On point... you need a demolition contractor.
Offhand I'd say somewhere in the $15000 range to give you a 
complete job including grading the area afterward.


----------



## joed (Mar 13, 2005)

Sometimes around here the local fire department will use a donated house for fire training and set it on fire and put it out several time before finally letting it burn up.


----------



## bigcaddy (Jun 12, 2009)

Thanks,

There was a house built there in 1840. at some point it was torn down or burned. I was told that house was built in 1960. I'll have to check the deed.

$15k seems high. we got an estimate for $8k but I thought that was still very high.

the house is maybe 1300 Sq/ft. chop it up and drop it in a dumpster.

I'm gonna check into a demo permit today so I can get that covered.


----------



## spinfisher (Dec 2, 2010)

MAybe you can sell the house and let that person relocate it!


----------



## bigcaddy (Jun 12, 2009)

Well, I found out I don't need a permit to "Wreck" a house.

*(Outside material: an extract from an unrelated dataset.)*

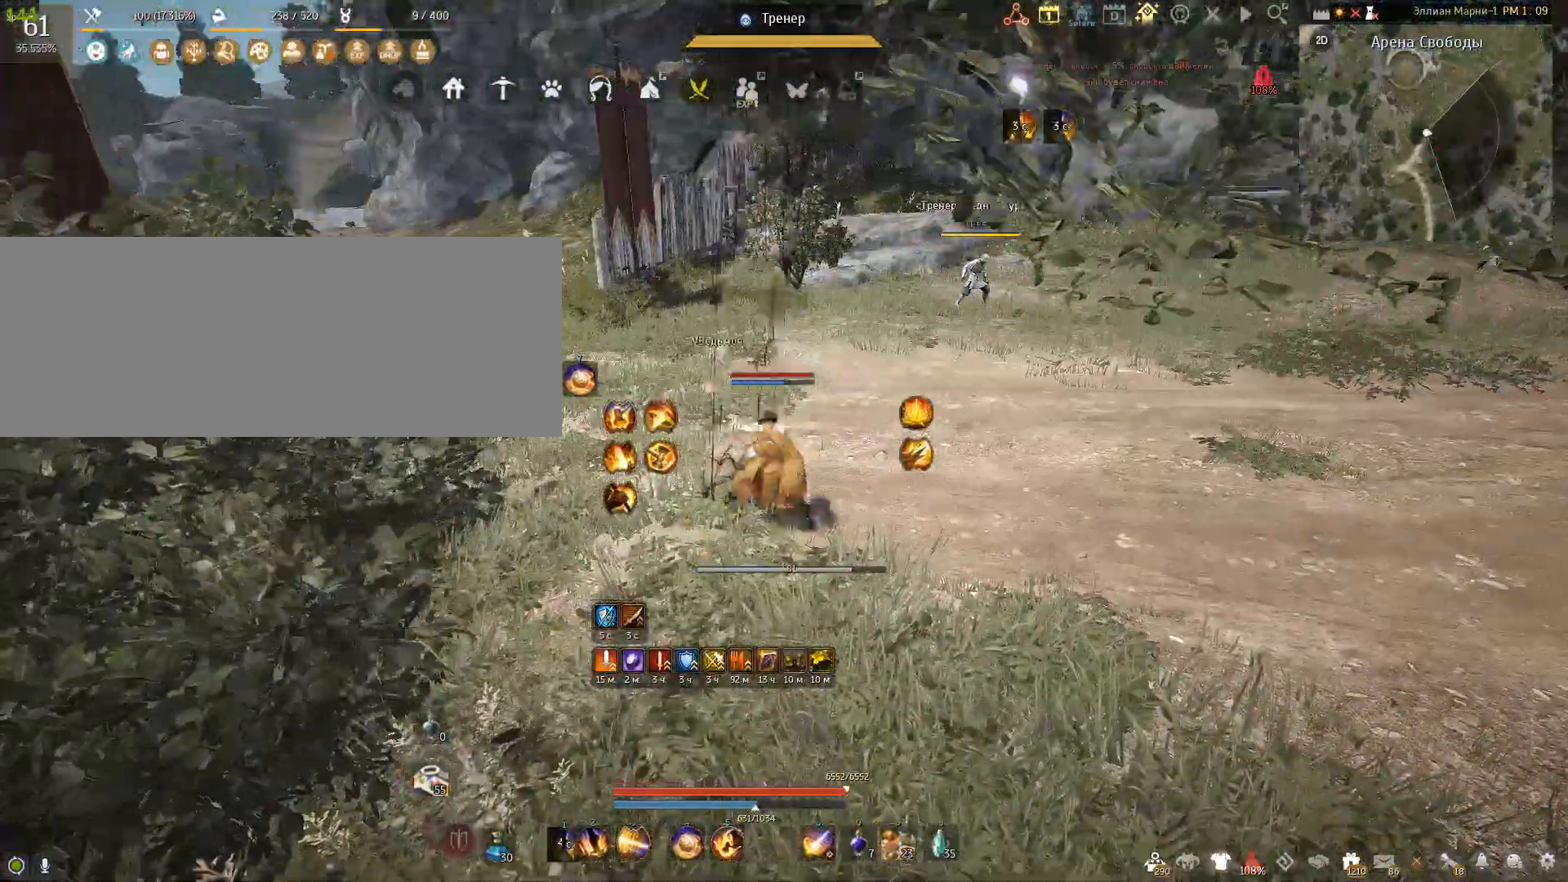
{"keys": ["s"], "mouse": [], "events": [[267, "d", "up"], [267, "shift", "up"], [433, "s", "down"]]}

and I can start on it any time I want.

SO. we did.


----------



## bigcaddy (Jun 12, 2009)




----------



## bigcaddy (Jun 12, 2009)




----------



## bigcaddy (Jun 12, 2009)

Anyone want two stories of Large Hand Hewn Logs?

I got another estimate today. $4,800.

Looks like I'm gonna demo it myself. 

Dumpster is showing up on Friday.


----------



## drtbk4ever (Dec 29, 2008)

Looks like fun, at least for the first 15 minutes or os. Personally, that $4800 doesn't seem unreasonable to me.

But I understand some of us have more time than money. Be sure to keep an eye out for potentially hazardous materials (lead, asbestos) and protect yourselves.

AND take plenty of photos to share with us. 

P.S. Did you try out any of the preserves you found in the basement?


----------



## bigcaddy (Jun 12, 2009)

haha. all those jars were nicely placed on a huge shelf...... which collapsed. 

We were daring each other to try the jarred goodies. 



I'll do what I can to avoid any of the lead paints and asbestos.

The walls in the exposed top half were made from paneling, 2x4s , no insulation, 1/8" sheathing and aluminum siding. It just falls apart.

Now the ohter side with the large logs may take some work.


----------



## goosebarry (Mar 28, 2012)

If you plan on rebuilding in the same spot, you may not want to teardown the old house yet. The current citing of the house is grandfathered, so most ZB or zoning laws look favorably on replacing an existing structure. If you teardown the house you will lose your grandfathered status. If you don't plan on rebuilding in the same spot, go ahead and tear it down.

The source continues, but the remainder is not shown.